Starting with the first line and ending with the last, copy the entries word for word.

Dataset content START

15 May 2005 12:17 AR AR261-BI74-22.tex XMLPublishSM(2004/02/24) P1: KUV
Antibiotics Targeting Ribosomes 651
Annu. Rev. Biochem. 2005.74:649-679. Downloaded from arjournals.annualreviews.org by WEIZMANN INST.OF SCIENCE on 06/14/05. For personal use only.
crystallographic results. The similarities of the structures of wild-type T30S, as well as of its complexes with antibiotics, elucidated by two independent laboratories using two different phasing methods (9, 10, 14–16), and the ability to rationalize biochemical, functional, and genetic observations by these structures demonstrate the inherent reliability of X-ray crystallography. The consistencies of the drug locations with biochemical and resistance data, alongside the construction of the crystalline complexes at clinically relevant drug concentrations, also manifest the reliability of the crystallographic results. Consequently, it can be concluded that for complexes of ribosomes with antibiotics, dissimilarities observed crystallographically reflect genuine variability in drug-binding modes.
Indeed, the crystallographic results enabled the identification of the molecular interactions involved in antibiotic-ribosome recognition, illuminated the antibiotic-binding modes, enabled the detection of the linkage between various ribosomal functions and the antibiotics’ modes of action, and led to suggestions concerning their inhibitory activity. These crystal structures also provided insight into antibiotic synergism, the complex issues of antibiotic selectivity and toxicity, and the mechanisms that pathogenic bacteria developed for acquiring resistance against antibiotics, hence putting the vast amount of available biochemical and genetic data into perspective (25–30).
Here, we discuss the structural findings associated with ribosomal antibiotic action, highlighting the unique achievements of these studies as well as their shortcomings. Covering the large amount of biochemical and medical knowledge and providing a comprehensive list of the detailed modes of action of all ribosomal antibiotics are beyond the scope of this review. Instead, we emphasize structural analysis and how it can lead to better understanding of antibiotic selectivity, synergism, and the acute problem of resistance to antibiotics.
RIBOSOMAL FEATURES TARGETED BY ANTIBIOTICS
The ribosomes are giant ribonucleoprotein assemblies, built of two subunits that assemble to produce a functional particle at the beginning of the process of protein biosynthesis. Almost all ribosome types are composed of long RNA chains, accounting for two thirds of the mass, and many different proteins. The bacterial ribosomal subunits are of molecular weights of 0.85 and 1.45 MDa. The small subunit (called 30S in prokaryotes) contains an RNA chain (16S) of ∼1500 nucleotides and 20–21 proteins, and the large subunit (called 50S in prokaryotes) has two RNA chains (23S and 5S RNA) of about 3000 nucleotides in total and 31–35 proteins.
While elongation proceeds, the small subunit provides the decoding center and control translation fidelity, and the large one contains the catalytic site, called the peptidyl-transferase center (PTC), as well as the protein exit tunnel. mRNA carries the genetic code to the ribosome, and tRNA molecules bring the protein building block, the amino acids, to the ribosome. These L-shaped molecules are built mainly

Dataset content END

• [Answer to the problem]:
15 May 2005 12:17 AR AR261-BI74-22.tex XMLPublishSM(2004/02/24) P1: KUV
Antibiotics Targeting Ribosomes 651
Annu. Rev. Biochem. 2005.74:649-679. Downloaded from arjournals.annualreviews.org by WEIZMANN INST.OF SCIENCE on 06/14/05. For personal use only.
crystallographic results. The similarities of the structures of wild-type T30S, as well as of its complexes with antibiotics, elucidated by two independent laboratories using two different phasing methods (9, 10, 14–16), and the ability to rationalize biochemical, functional, and genetic observations by these structures demonstrate the inherent reliability of X-ray crystallography. The consistencies of the drug locations with biochemical and resistance data, alongside the construction of the crystalline complexes at clinically relevant drug concentrations, also manifest the reliability of the crystallographic results. Consequently, it can be concluded that for complexes of ribosomes with antibiotics, dissimilarities observed crystallographically reflect genuine variability in drug-binding modes.
Indeed, the crystallographic results enabled the identification of the molecular interactions involved in antibiotic-ribosome recognition, illuminated the antibiotic-binding modes, enabled the detection of the linkage between various ribosomal functions and the antibiotics’ modes of action, and led to suggestions concerning their inhibitory activity. These crystal structures also provided insight into antibiotic synergism, the complex issues of antibiotic selectivity and toxicity, and the mechanisms that pathogenic bacteria developed for acquiring resistance against antibiotics, hence putting the vast amount of available biochemical and genetic data into perspective (25–30).
Here, we discuss the structural findings associated with ribosomal antibiotic action, highlighting the unique achievements of these studies as well as their shortcomings. Covering the large amount of biochemical and medical knowledge and providing a comprehensive list of the detailed modes of action of all ribosomal antibiotics are beyond the scope of this review. Instead, we emphasize structural analysis and how it can lead to better understanding of antibiotic selectivity, synergism, and the acute problem of resistance to antibiotics.
RIBOSOMAL FEATURES TARGETED BY ANTIBIOTICS
The ribosomes are giant ribonucleoprotein assemblies, built of two subunits that assemble to produce a functional particle at the beginning of the process of protein biosynthesis. Almost all ribosome types are composed of long RNA chains, accounting for two thirds of the mass, and many different proteins. The bacterial ribosomal subunits are of molecular weights of 0.85 and 1.45 MDa. The small subunit (called 30S in prokaryotes) contains an RNA chain (16S) of ∼1500 nucleotides and 20–21 proteins, and the large subunit (called 50S in prokaryotes) has two RNA chains (23S and 5S RNA) of about 3000 nucleotides in total and 31–35 proteins.
While elongation proceeds, the small subunit provides the decoding center and control translation fidelity, and the large one contains the catalytic site, called the peptidyl-transferase center (PTC), as well as the protein exit tunnel. mRNA carries the genetic code to the ribosome, and tRNA molecules bring the protein building block, the amino acids, to the ribosome. These L-shaped molecules are built mainly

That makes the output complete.